TASK DETAILS
From the records below, copy the lines that include "factura".

=== Begin Enclosure ===

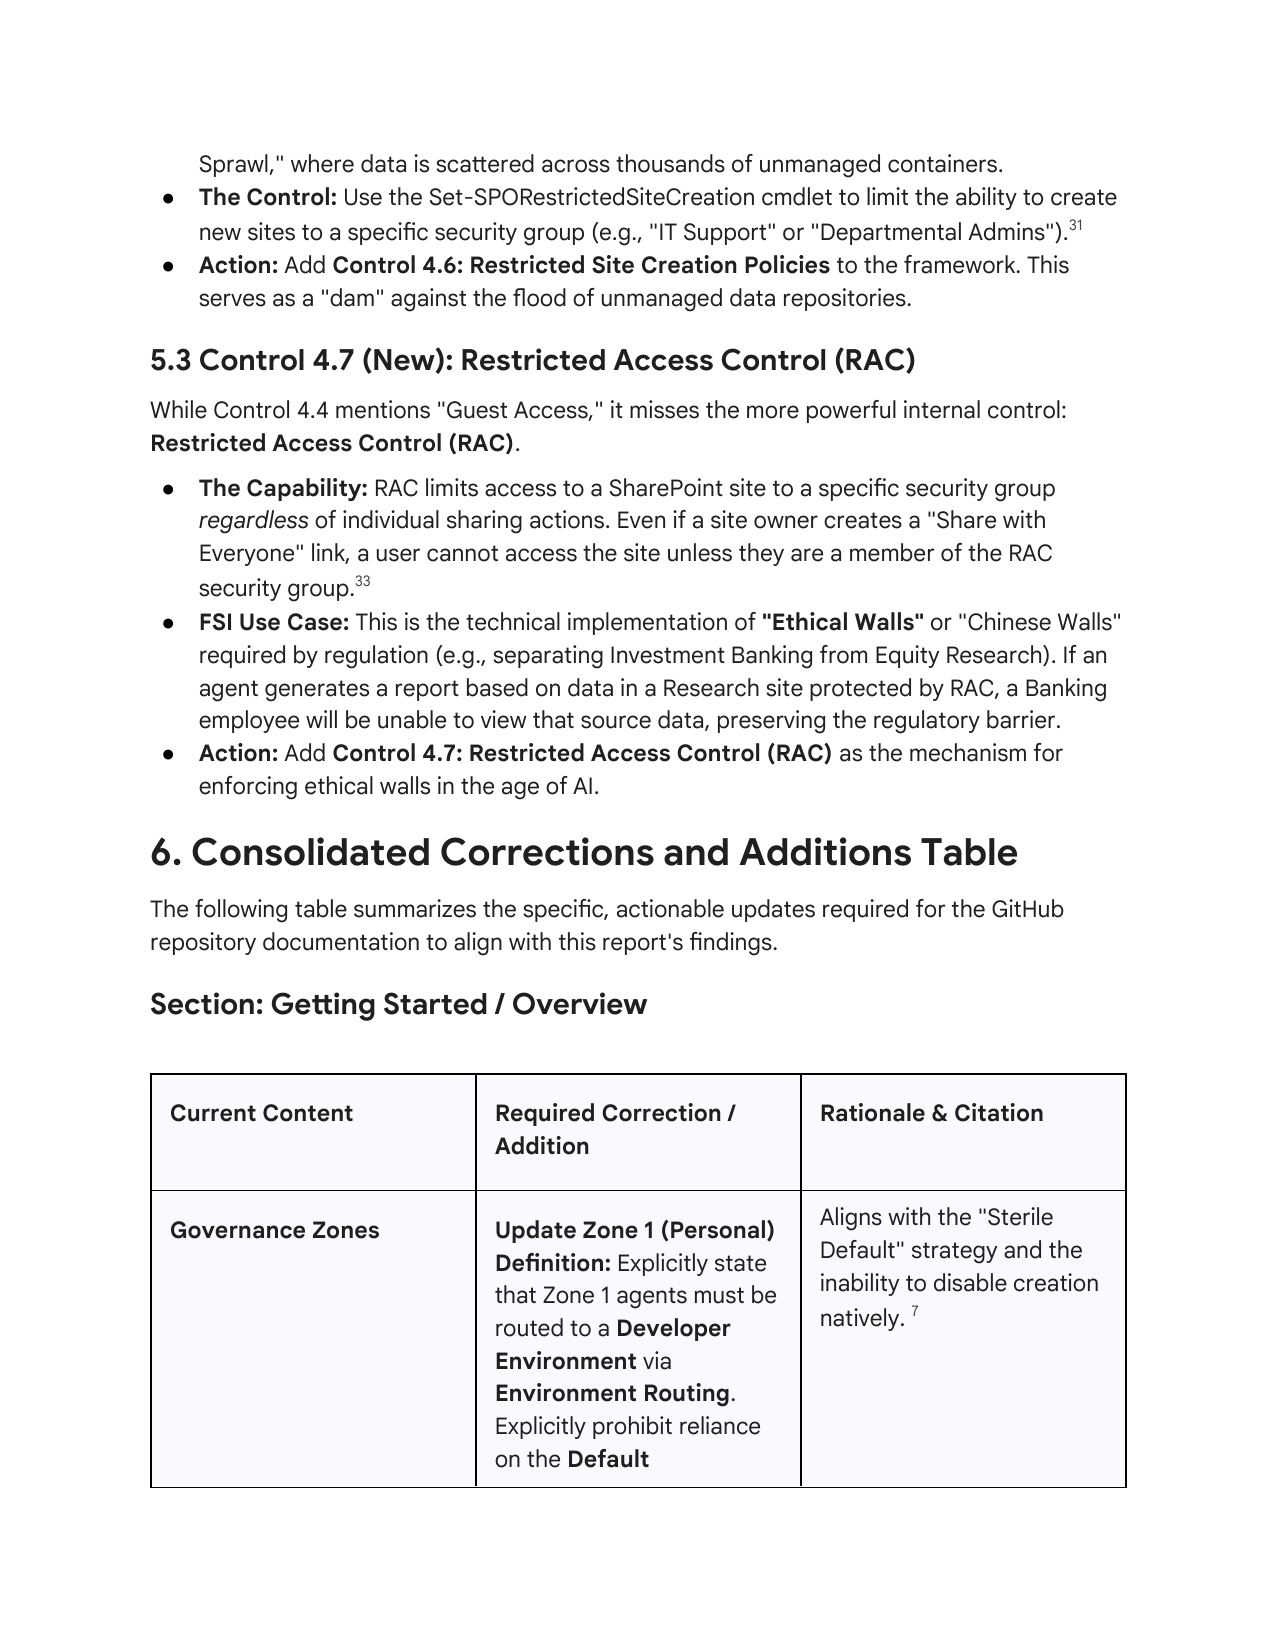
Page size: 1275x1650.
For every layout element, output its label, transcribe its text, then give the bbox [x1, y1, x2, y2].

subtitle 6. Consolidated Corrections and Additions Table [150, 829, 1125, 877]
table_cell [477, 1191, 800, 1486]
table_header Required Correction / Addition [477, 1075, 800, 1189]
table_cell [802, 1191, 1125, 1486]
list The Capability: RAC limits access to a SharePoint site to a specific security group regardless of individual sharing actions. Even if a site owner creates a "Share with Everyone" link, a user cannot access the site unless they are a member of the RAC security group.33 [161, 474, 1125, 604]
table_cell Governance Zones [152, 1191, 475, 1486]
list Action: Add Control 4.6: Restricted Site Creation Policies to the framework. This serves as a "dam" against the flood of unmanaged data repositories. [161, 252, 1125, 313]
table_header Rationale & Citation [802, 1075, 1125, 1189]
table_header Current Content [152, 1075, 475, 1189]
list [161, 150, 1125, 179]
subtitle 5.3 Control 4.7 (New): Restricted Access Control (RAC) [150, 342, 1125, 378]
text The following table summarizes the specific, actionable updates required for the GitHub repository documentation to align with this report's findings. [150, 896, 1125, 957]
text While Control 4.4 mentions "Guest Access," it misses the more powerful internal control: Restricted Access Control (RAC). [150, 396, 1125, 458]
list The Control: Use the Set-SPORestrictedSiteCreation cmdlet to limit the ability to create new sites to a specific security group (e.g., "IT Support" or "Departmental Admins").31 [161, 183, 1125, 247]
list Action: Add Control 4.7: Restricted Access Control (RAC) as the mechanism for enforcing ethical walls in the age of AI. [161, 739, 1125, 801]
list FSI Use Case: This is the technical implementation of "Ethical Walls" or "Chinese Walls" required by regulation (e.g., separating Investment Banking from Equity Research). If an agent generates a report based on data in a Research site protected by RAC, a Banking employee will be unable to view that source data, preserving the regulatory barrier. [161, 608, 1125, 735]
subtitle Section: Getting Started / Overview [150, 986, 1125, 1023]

=== End Enclosure ===
=== Begin Enclosure ===

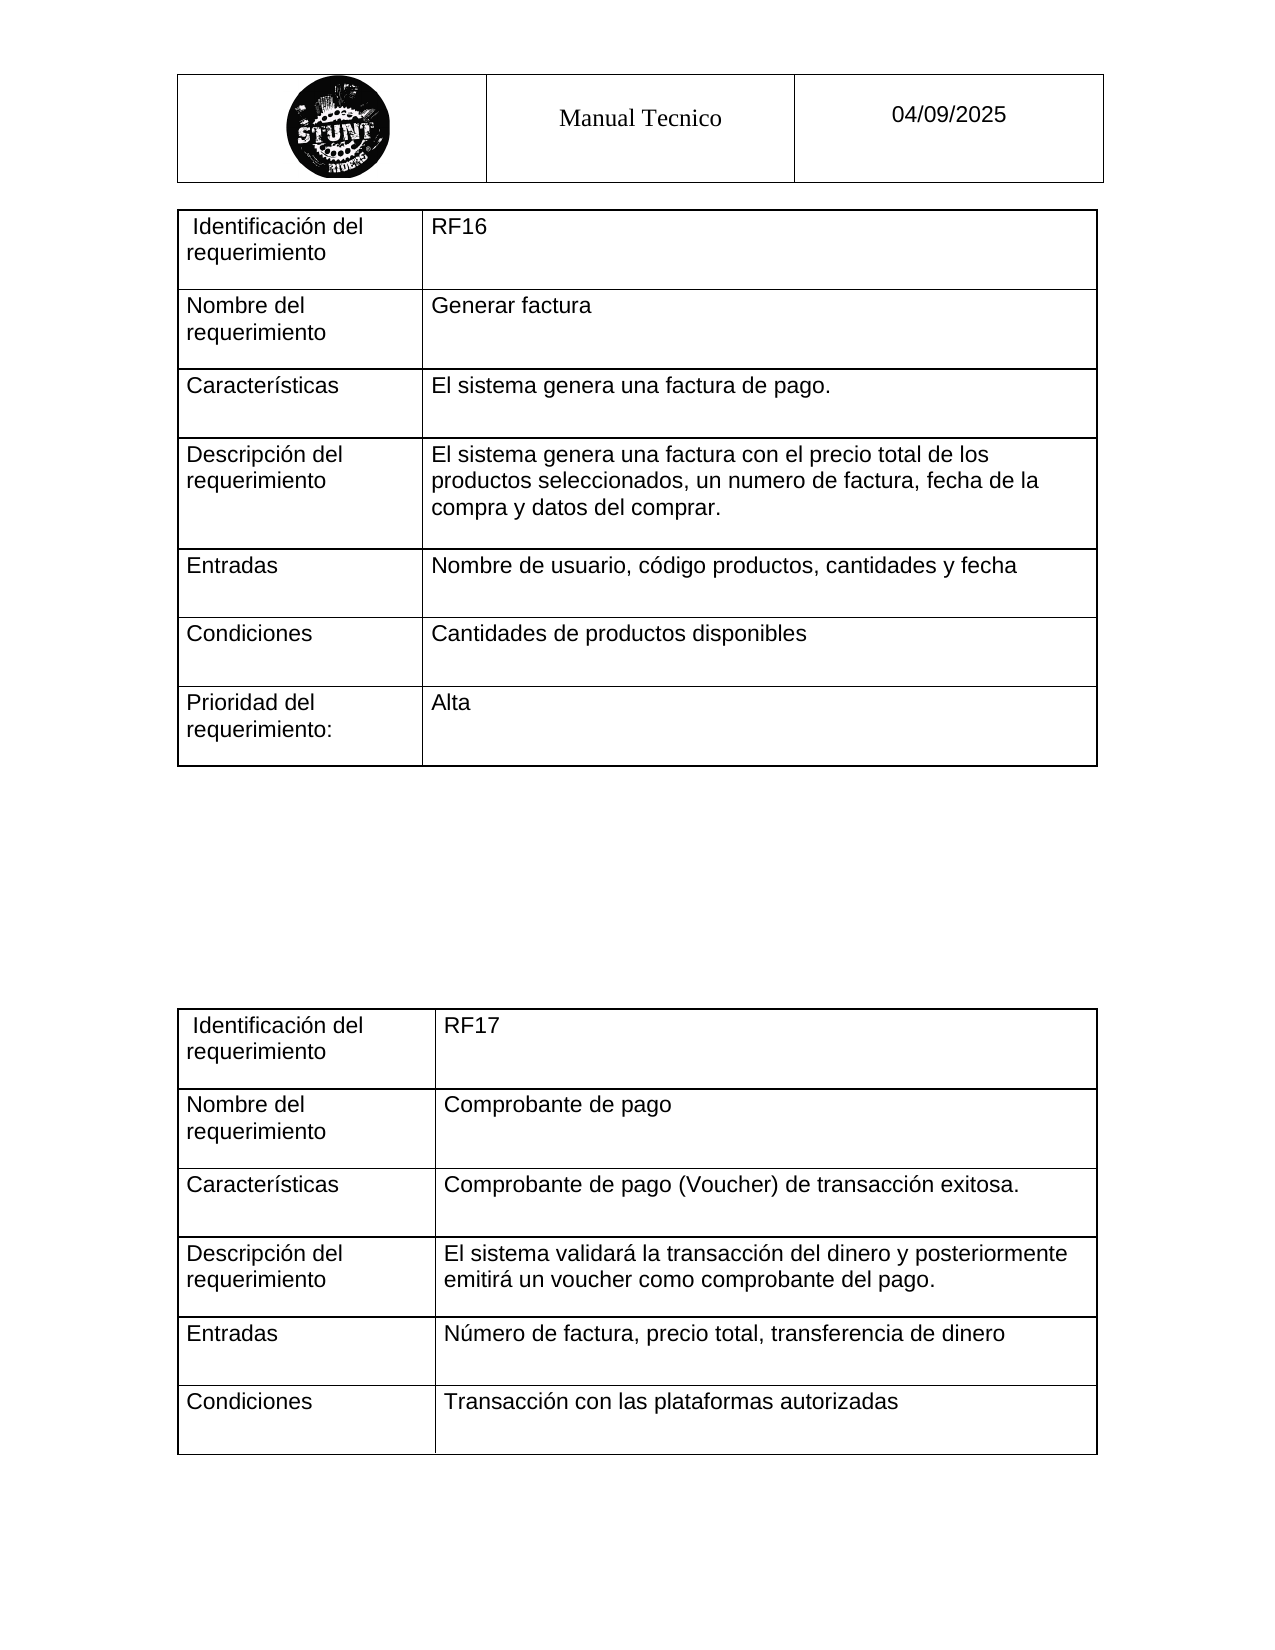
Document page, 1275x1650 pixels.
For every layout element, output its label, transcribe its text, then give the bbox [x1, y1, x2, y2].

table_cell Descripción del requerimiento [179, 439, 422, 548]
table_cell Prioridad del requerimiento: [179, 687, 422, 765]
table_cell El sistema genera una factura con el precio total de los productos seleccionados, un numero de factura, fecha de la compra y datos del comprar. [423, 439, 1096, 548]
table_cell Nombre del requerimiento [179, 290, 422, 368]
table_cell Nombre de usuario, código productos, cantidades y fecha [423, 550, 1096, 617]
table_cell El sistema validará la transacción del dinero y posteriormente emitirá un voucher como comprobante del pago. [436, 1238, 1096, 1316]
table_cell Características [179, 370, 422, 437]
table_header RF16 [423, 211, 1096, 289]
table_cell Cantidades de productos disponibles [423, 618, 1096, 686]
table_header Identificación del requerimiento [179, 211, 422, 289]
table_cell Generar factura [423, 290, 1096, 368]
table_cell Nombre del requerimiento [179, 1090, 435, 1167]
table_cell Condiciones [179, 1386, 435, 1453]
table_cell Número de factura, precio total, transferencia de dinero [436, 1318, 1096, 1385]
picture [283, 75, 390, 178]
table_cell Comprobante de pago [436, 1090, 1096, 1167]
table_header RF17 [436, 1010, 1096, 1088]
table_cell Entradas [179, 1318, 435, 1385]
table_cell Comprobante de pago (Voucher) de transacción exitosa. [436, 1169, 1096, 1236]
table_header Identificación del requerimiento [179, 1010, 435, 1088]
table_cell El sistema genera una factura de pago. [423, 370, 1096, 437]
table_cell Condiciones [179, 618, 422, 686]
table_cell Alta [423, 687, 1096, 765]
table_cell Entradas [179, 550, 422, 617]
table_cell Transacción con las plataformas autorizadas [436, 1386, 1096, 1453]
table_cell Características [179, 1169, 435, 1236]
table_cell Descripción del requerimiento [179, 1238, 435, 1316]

=== End Enclosure ===

RESPONSE TO THE TASK
table_cell El sistema genera una factura con el precio total de los productos seleccionados, un numero de factura, fecha de la compra y datos del comprar. [423, 439, 1096, 548]
table_cell Generar factura [423, 290, 1096, 368]
table_cell Número de factura, precio total, transferencia de dinero [436, 1318, 1096, 1385]
table_cell El sistema genera una factura de pago. [423, 370, 1096, 437]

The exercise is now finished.